Rehaief smiled: "This is very special gift to me."

Ron Hill, 57, a native of Palestine, also warmly embraced the lawyer. "Thank you for all you've done for Jessica and America," said Hill, whose wife is a distant cousin of Lynch.

News of the capture and rescue of Lynch, an Army private, captivated West Virginians and many other Americans worried about the war. In recent months, however, critics have assailed the early portrayal of Lynch's heroism and her rescue as exaggerated. Lynch was wounded when her Army maintenance unit was ambushed near Nasiriyah.

Hospital employees in Nasiriyah also have challenged details of Rehaief's story. But the U.S. military has confirmed his assistance.
A few Palestine residents said they wondered if Rehaief's story was completely true. "There's a certain skepticism about self-serving declarations. A wait-and-see attitude," said Thorn Roberts, 58, who said he wanted to compare Rehaief's version of events with Lynch's book.

But most people appeared impressed by Rehaief.

"This is like meeting Mother Teresa. He's a very good person," said Berylann Lewis, 50, the town's postmaster.

The day's celebration started with a ceremony at a small garden named for Rehaief in front of Palestine's post office. Lewis presented the Iraqi with a ceramic crock labeled "Palestine," apple butter and a bushy yellow mum to plant in the garden.

Rehaief warmly thanked his hosts. But, he told a crowd of reporters, he didn't regard himself as a hero. "I am lucky to be here and alive. The real heroes are Jessica and the soldiers American who come to give my family the freedom," he said.

He was then taken on a tour of the Palestine area, driving over hills ablaze with golden, crimson and orange leaves.

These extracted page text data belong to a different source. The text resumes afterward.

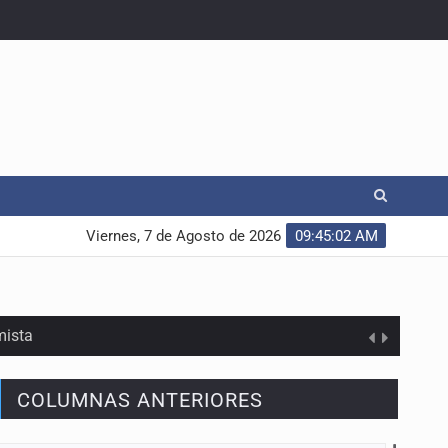
Viernes, 7 de Agosto de 2026
09:45:02 AM
mista
COLUMNAS ANTERIORES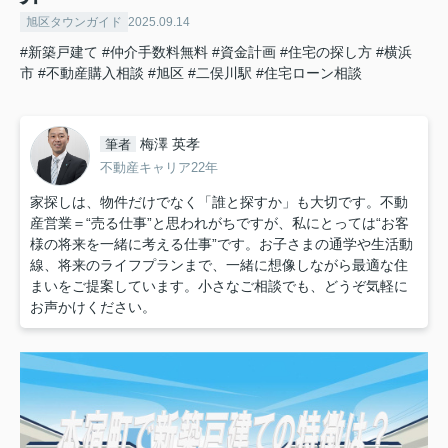
旭区タウンガイド
2025.09.14
#新築戸建て
#仲介手数料無料
#資金計画
#住宅の探し方
#横浜
市
#不動産購入相談
#旭区
#二俣川駅
#住宅ローン相談
梅澤 英孝
筆者
不動産キャリア22年
家探しは、物件だけでなく「誰と探すか」も大切です。不動
産営業＝“売る仕事”と思われがちですが、私にとっては“お客
様の将来を一緒に考える仕事”です。お子さまの通学や生活動
線、将来のライフプランまで、一緒に想像しながら最適な住
まいをご提案しています。小さなご相談でも、どうぞ気軽に
お声かけください。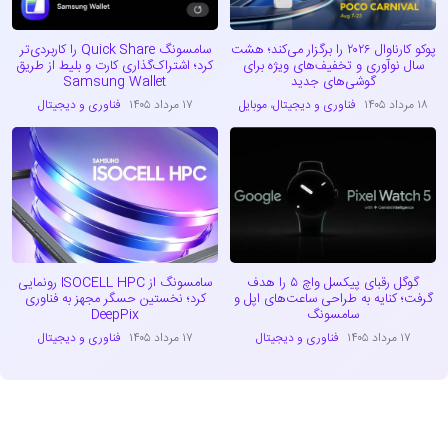
پوکو کارناوال ۲۰۲۶ را برگزار می‌کند؛ هشت
سامسونگ Quick Share را کاربردی‌تر
سال نوآوری و تخفیف‌های ویژه برای
کرد؛ اشتراک‌گذاری کارت و بلیط از طریق
گوشی‌های جدید
Samsung Wallet
۱۸ مرداد ۱۴۰۵
فناوری و دیجیتال
،
موبایل
۱۷ مرداد ۱۴۰۵
فناوری و دیجیتال
گوگل رقبای پیکسل واچ ۵ را هدف
سامسونگ از ISOCELL HPC رونمایی
گرفت؛ کنایه به طراحی ساعت‌های اپل و
کرد؛ نخستین حسگر مجهز به فناوری
سامسونگ
DeepPix
۱۷ مرداد ۱۴۰۵
فناوری و دیجیتال
۱۷ مرداد ۱۴۰۵
فناوری و دیجیتال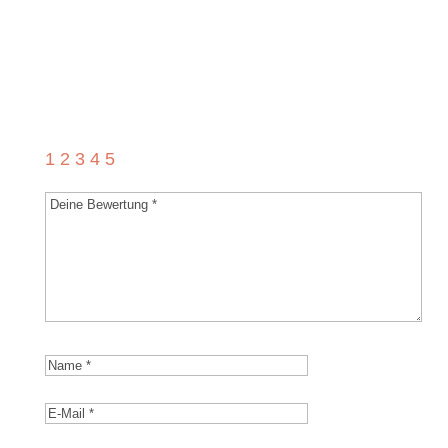
Grüße (Marsch)“
Deine E-Mail-Adresse wird nicht
veröffentlicht.
Erforderliche Felder sind mit
*
markiert
1
2
3
4
5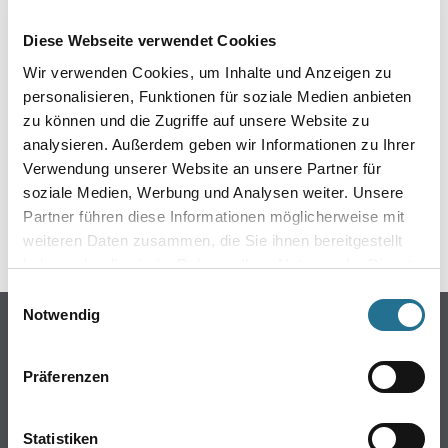
EIN KLEINER ZWISCHENFALL
Diese Webseite verwendet Cookies
IST AUFGETRETEN
Wir verwenden Cookies, um Inhalte und Anzeigen zu
personalisieren, Funktionen für soziale Medien anbieten
Keine Sorge, wir pinseln schon an der Lösung und
zu können und die Zugriffe auf unsere Website zu
werden das Problem so schnell wie möglich beheben.
analysieren. Außerdem geben wir Informationen zu Ihrer
Erkunden Sie in der Zwischenzeit unseren Online-Shop
und lassen Sie sich inspirieren.
Verwendung unserer Website an unsere Partner für
soziale Medien, Werbung und Analysen weiter. Unsere
ZURÜCK ZUM ONLINE-SHOP
Partner führen diese Informationen möglicherweise mit
weiteren Daten zusammen, die Sie ihnen bereitgestellt
haben oder die sie im Rahmen Ihrer Nutzung der Dienste
gesammelt haben.
Einwilligungsauswahl
Notwendig
Online-Shop
Farbe
Präferenzen
WDV-Systeme
Trockenbau
Statistiken
Putze- und Spachtelmassen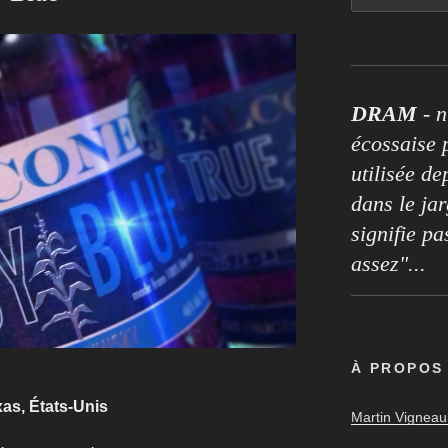
DRAM
- n
écossaise p
utilisée de
dans le ja
signifie pa
assez"...
À PROPOS
xas, États-Unis
Martin Vigneaul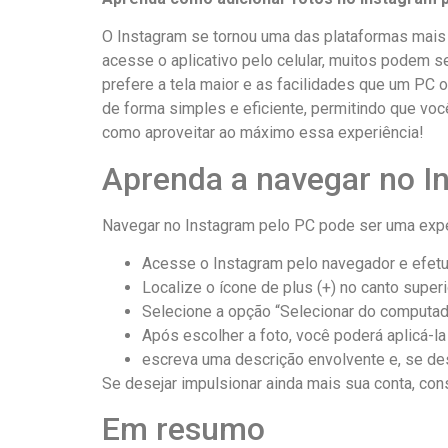
O ‌Instagram se tornou uma das⁣ plataformas ⁣mai
acesse o aplicativo pelo celular, muitos podem se
prefere a ‍tela maior e as facilidades ‍que um PC 
de forma simples e eficiente, permitindo que vo
como aproveitar ao máximo essa experiência!
Aprenda a navegar no In
Navegar no Instagram pelo PC pode ser uma experiê
Acesse o ‌Instagram pelo navegador e efetue
Localize o ícone de ⁤plus (+) no ‍canto super
Selecione a opção “Selecionar do computad
Após escolher a foto, você poderá aplicá-l
escreva uma descrição ​envolvente e, se de
Se desejar impulsionar ainda mais sua conta, con
Em resumo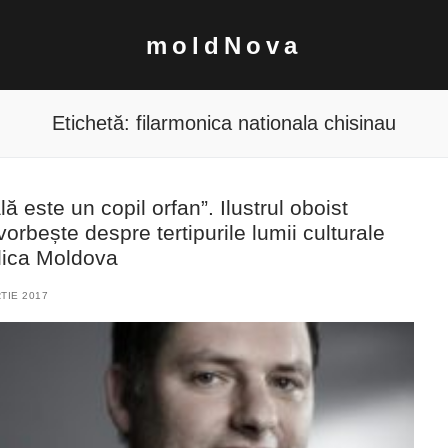
moldNova
Etichetă:
filarmonica nationala chisinau
ă este un copil orfan”. Ilustrul oboist
rbește despre tertipurile lumii culturale
lica Moldova
TIE 2017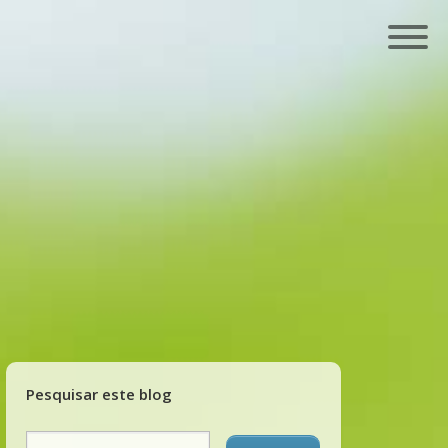
Pesquisar este blog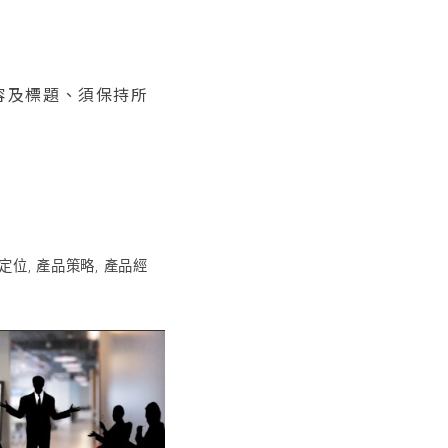
內容及標題、須保持所
定位
,
產品策略
,
產品經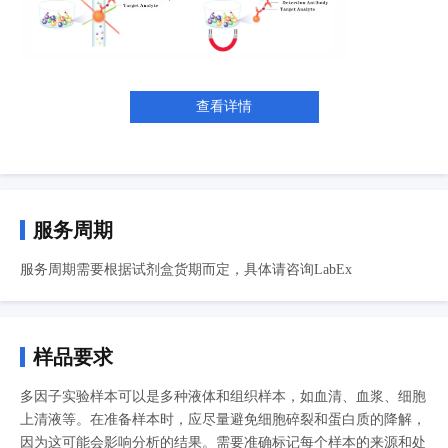
查看详情
服务周期
服务周期需要根据试剂盒货期而定，具体请咨询LabEx
样品要求
多因子实验样本可以是多种液体和组织样本，如血清、血浆、细胞
上清液等。在准备样本时，应尽量避免细胞碎裂和蛋白质的降解，
因为这可能会影响分析的结果。需要准确标记每个样本的来源和处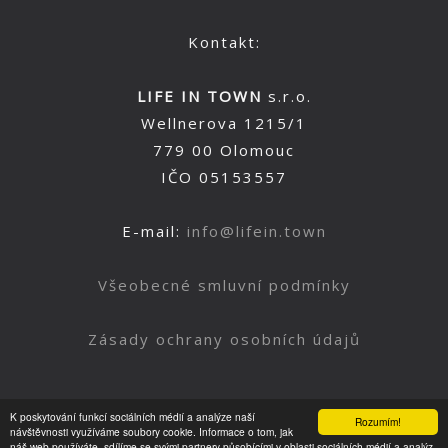
Kontakt:
LIFE IN TOWN
s.r.o.
Wellnerova 1215/1
779 00 Olomouc
IČO 05153557
E-mail:
info@lifein.town
Všeobecné smluvní podmínky
Zásady ochrany osobních údajů
K poskytování funkcí sociálních médií a analýze naší
Rozumím!
Nahoru
návštěvnosti využíváme soubory cookie. Informace o tom, jak
náš web používáte, sdílíme se svými partnery působícími v oblasti sociálních médií a analýz.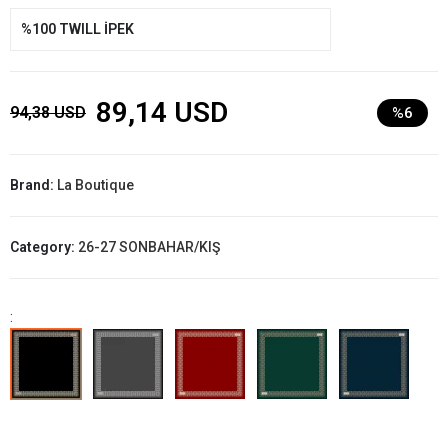
%100 TWILL İPEK
89,14 USD
94,38 USD
%6
Brand:
La Boutique
Category:
26-27 SONBAHAR/KIŞ
: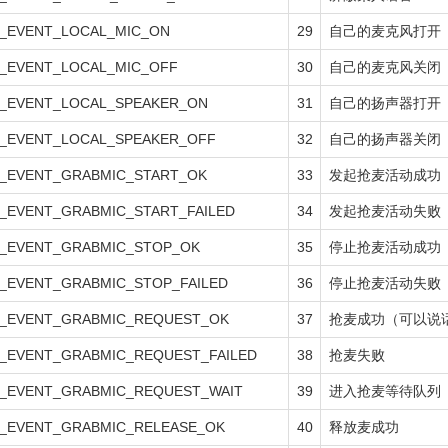
_EVENT_LOCAL_MIC_ON
29
自己的麦克风打开
_EVENT_LOCAL_MIC_OFF
30
自己的麦克风关闭
_EVENT_LOCAL_SPEAKER_ON
31
自己的扬声器打开
_EVENT_LOCAL_SPEAKER_OFF
32
自己的扬声器关闭
_EVENT_GRABMIC_START_OK
33
发起抢麦活动成功
_EVENT_GRABMIC_START_FAILED
34
发起抢麦活动失败
_EVENT_GRABMIC_STOP_OK
35
停止抢麦活动成功
_EVENT_GRABMIC_STOP_FAILED
36
停止抢麦活动失败
_EVENT_GRABMIC_REQUEST_OK
37
抢麦成功（可以说
_EVENT_GRABMIC_REQUEST_FAILED
38
抢麦失败
_EVENT_GRABMIC_REQUEST_WAIT
39
进入抢麦等待队列
_EVENT_GRABMIC_RELEASE_OK
40
释放麦成功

Yellow ribbons still fluttered from telephone poles, mementos of the celebration of Lynch's return in July. A sign at Tiger Paw Florist in central Elizabeth read "Thank You Mohammed."

Rehaief went on to a reception at the Elizabeth library. Volunteers had laid out a feast: ham- and chicken-salad sandwiches, Fritos, Waldorf salad, even an orange-and-white sheet cake reading "Welcome Mohammed Odeh Rehaief."

The bad news: It was the first day of Ramadan, and Muslims traditionally fast during the day.

Rehaief and his family "will be glad to visit with everyone, but they will not be joining us" in eating, Lewis explained to the crowd.

Although Rehaief did not meet Lynch, he asked one of her cousins at the reception to deliver a get-well card to her. Carefully, he wrote the message: "With my best wishes. You are a hero."

Sgt Sostand
10-28-03, 07:57 PM
She have no respect

10-28-03, 08:38 PM
Army of ONE! (Self)

Take care-Steve

10-28-03, 10:03 PM
I can understand her need to recover but,there's always time to greet someone you saved your butt! At least I know I would take time too.It' just common courtesy.

10-28-03, 11:23 PM
One million thats it, she should of held out. Army of One

10-29-03, 03:26 AM
That about sums it up for me! She doesn't mind coming out in the open when money is involved!